Blanca piel descubierta del pecho al cuello con tentativas de su cabello rizado
-jugando a claro oscuro-
con esa sonrisa que se colma de vida y la envuelven rosas, los labios
en que me vi nacer de nuevo.
Las manos suyas en que se marcan azules las venas que encaminan
la sangre tibia a su corazón caliente y se asoma
por ojos de ambar y miel deseosos
de amor.

Mediterránea; la mujer por excelencia de carisma.
La que nace amando y siempre se deja amar por
minúsculos placeres: El amor con ella siempre
se escribe y habla en francés.

Su amor es imposible, su amor es subversivo y siempre
inevitable.

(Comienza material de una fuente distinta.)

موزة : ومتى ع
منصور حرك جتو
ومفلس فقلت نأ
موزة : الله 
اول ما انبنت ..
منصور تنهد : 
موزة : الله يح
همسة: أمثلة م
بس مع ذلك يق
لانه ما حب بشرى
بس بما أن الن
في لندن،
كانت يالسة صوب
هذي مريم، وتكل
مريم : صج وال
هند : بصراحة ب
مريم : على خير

Embriaga a manera de sonrisas
y con esas mismas sonrisas desembriaga
de la letárgica rutina en que se cae.

Tiene mirada imposible, apacible y deshinibe.
¿Qué serían los sueños sin la fantasía?
Y peor aún, la vida sin la mediterránea que
inspira bohemios al crepúsculo del día.

Besos a vino tinto, con luz menguante del
amor que arde... y también de todo lo que
no es amor.
Con ella la poesía no tiene que rimar, ni
los versos vienen de besos
ni la iniciativa de transcribirla en letras
tendría sentido.

Todos deberían tener una mediteránea, una silueta
que no sea sombra y por supuesto;
un amor que no cumpla promesas
porque
la flor de piel que eriza viene del básico
principio de un hola.


Así es una mediterránea y la mía hoy cumple un año más.